GP3 – Multilingual

Group project 3: Multilingual and Plurilingual corpora

Team leaders: Antonio Balvet (Université de Lille), Natalie Kübler (Université Paris Diderot) and Maria Zimina (Université Paris Diderot)

This work group puts researchers working on multilingual and plurilingual corpora, whether written or oral, of traditionally written or oral languages, into contact with each other. Its goal is to exchange methods and tools that are used in other domains as well as theoretical aspects central to each tradition. We are going, in particular, to reflect on on the following points together:

  • On the building of written and oral corpora for major languages vs. the building of oral corpora for less described languages: what are the tools, what are the annotators, what are the research priorities? ·
  • Quantitative exploitation of large corpora vs. quantitative exploitation of smaller corpora of lesser studied languages: what statistical models to use, what are the theoretical questions and what are the methods?

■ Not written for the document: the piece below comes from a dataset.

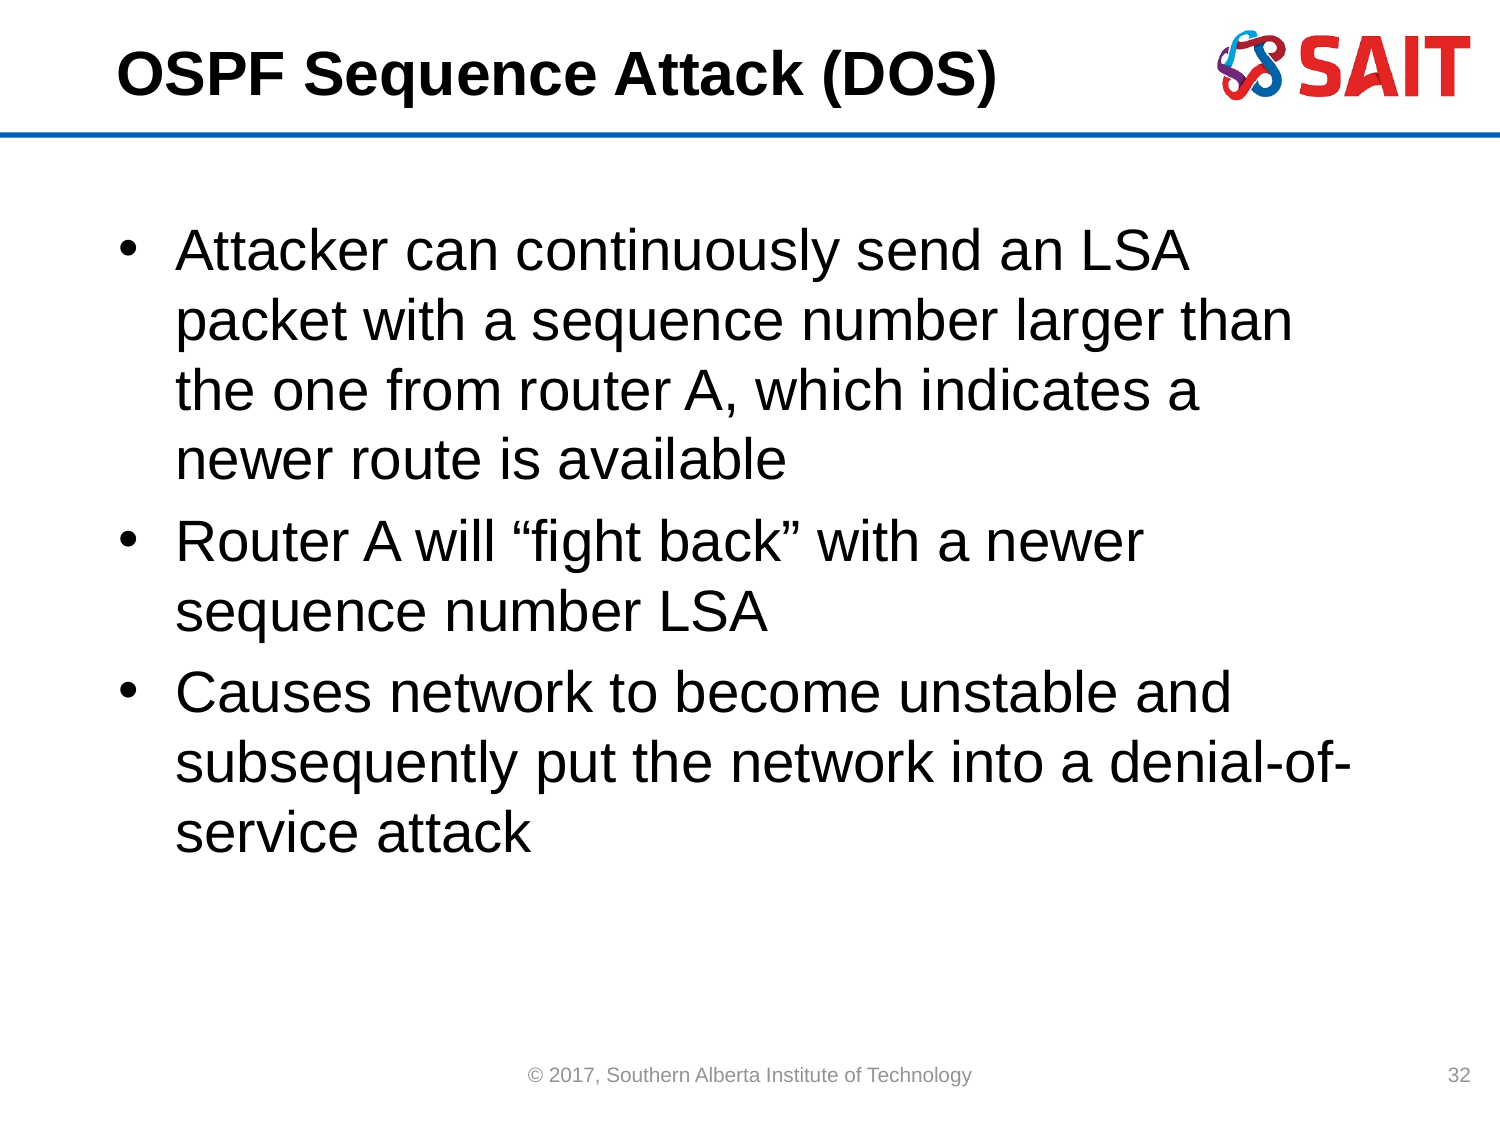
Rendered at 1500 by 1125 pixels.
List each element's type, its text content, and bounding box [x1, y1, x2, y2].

list Attacker can continuously send an LSA packet with a sequence number larger than the one from router A, which indicates a newer route is available Router A will “fight back” with a newer sequence number LSA Causes network to become unstable and subsequently put the network into a denial-of-service attack [104, 204, 1391, 1020]
picture [1187, 0, 1500, 130]
title OSPF Sequence Attack (DOS) [101, 25, 1200, 129]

The group’ objectives are the organization of classes on the use of the specific tools used or adapted to the use of multilingual or plurilingual corpora as well as courses on possible statistical treatments. It organizes seminars that bring together researchers working on multilingual and plurilingual written and oral corpora. Finally, the group encourages the promotion of existing corpora via specific annotations for languages in contact.

2017 Events

A day of scientific conferences was held on Septemer 15, 2017 on the CNRS campus at Villejuif (org. Evangelia Adamou, Antonio Balvet, Natalie Kübler et Maria Zimina). This event brought together members of the scientific community who are interested in the problematic of creating and analyzing multilingual and plurilingual corpora, both written and oral.

2018 Events

A day of scientific conferences was held on the November 30, 2018 at the Université Paris Diderot, called “Cross-lingual analysis and the annotation of parallel and comprable multilingual corpora: current and future trends” (org. Natalie Kübler, Maria Zimina, Evangelia Adamou et Antonio Balvet). The principle goal of the conference is to bring together researchers and professionals coming from other theoretical schools and different domains.

  • The program of the conference was as follows:
    • Invited speakers Vesna Lušicky (University of Vienna), Tanja Wissik (Austrian Academy of Sciences). Overview of the CLARIN multilingual resources.
  • Peer-reviewed abstracts:
    • Natalia Levshina (Leipzig University). Multilingual parallel corpora and semantic maps: traditional and new approaches.
    • Evangelia Adamou (CNRS). Endangered languages on a scale of language mixing.
    • Efstathia Soroli (Université de Lille et CNRS) et Cathy Cohen (Université Lyon 1and CNRS). Bilingual Discourse Analysis (BilDA): Research methods in second language acquisition and bilingualism – a manual for transcription, coding and analysis.
    • Yuming Zhai (CNRS). Construction d’un Corpus Multilingue Annoté en Relations de Traduction.
    • Monika Chwalczuk (Paris Diderot). Saisir le multimodal : Les défis d’annotation d’un corpus d’interactions interprétées dans les services publics.